ClassificationModel: Initializes a BERT model (distilbert-base-german-cased) for classification.
use_cuda=torch.cuda.is_available(): Utilizes GPU if available.
model.train_model(train_df): Trains the model on the training dataset.

5. Evaluating the Model

After training, we'll evaluate the model using the test set. We'll use metrics like F1 score and accuracy to assess the model's performance. This step is crucial to determine how well the model can classify new, unseen tweets into the correct categories.

def f1_multiclass(labels, preds):
    return f1_score(labels, preds, average='micro')

result, model_outputs, wrong_predictions = model.eval_model(test_df, f1=f1_multiclass, acc=accuracy_score)

f1_multiclass: Defines a custom F1 score function for multi-class classification.
model.eval_model(test_df, f1=f1_multiclass, acc=accuracy_score): Evaluates the model on the test set using F1 score and accuracy.

6. Saving the Model

We'll save the trained model to a file for future use. This involves packing the model into a tar.gz file. Saving the model is important because it allows us to reuse it without retraining, saving time and computational resources.

def pack_model(model_path='', file_name=''):
    files = [files for root, dirs, files in os.walk(model_path)][0]
    with tarfile.open(file_name + '.tar.gz', 'w:gz') as f:
        for file in files:
            f.add(f'{model_path}/{file}')
pack_model('output_path', 'model_name')

pack_model: Packs the trained model into a tar.gz file for easy storage and transfer.

7. Loading the Model

In this step, we'll demonstrate how to load the saved model from the tar.gz file. This ensures that the model can be easily restored and used for prediction tasks without needing to retrain it.

def unpack_model(model_name=''):
    tar = tarfile.open(f"{model_name}.tar.gz", "r:gz")
    tar.extractall()
    tar.close()
unpack_model('model_name')

unpack_model: Unpacks the tar.gz file to retrieve the model.

8. Using the Model for Prediction

Finally, we'll use the loaded model to make predictions on new tweets.
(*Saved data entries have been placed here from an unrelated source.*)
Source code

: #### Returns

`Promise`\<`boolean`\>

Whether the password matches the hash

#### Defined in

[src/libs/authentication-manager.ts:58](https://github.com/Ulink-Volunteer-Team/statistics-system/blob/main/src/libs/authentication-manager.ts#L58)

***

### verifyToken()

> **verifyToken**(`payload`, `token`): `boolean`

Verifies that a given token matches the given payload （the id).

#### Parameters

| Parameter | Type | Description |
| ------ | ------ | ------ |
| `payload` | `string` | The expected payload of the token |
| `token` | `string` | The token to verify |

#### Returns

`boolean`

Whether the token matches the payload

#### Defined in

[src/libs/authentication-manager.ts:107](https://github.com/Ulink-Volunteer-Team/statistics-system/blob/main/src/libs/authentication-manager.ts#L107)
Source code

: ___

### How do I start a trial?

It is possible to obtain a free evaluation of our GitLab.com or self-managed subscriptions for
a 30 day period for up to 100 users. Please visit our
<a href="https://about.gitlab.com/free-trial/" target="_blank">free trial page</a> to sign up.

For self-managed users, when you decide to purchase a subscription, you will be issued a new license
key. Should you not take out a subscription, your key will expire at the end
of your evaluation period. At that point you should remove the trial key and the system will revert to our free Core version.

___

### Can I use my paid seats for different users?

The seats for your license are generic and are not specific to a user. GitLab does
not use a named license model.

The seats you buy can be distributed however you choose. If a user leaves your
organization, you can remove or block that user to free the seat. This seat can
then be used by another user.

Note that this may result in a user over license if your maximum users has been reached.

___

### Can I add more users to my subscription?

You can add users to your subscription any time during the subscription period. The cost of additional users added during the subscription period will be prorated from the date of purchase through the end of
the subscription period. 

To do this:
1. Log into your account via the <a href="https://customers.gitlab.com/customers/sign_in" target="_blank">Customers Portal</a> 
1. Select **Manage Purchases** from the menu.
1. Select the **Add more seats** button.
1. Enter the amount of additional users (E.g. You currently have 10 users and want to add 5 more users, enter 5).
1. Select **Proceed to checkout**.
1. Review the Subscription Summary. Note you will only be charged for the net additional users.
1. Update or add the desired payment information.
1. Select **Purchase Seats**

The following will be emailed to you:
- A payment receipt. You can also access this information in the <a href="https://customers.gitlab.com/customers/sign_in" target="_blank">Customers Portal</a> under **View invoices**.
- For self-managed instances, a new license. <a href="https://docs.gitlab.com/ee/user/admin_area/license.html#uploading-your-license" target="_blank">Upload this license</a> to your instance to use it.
This step shows how to apply the trained model to real-world data, enabling us to classify new instances and derive insights from them.

train_args = {
    "reprocess_input_data": True,
    "fp16": False,
    "num_train_epochs": 4
}

model = ClassificationModel(
    "bert", 'path_to_model/',
    num_labels=4,
    args=train_args
)

class_list = ['INSULT','ABUSE','PROFANITY','OTHER']

test_tweet1 = "Meine Mutter hat mir erzählt, dass mein Vater einen Wahlkreiskandidaten nicht gewählt hat, weil der gegen die Homo-Ehe ist"
predictions, raw_outputs = model.predict([test_tweet1])
print(class_list[predictions[0]])
# OTHER

test_tweet2 = "Frau #Böttinger meine Meinung dazu ist sie sollten uns mit ihrem Pferdegebiss nicht weiter belästigen #WDR"
predictions, raw_outputs = model.predict([test_tweet2])
print(class_list[predictions[0]])
# INSULT

model = ClassificationModel(...): Reloads the model for prediction.
model.predict: Predicts the class of new tweets.

Conclusion

This blog post walked you through a complete text classification project using BERT. By understanding each code block, you can adapt and expand this workflow to other languages or tasks. The power of BERT, combined with the simplicity of the simpletransformers library, makes it accessible for machine learning practitioners to develop state-of-the-art NLP models. Happy coding!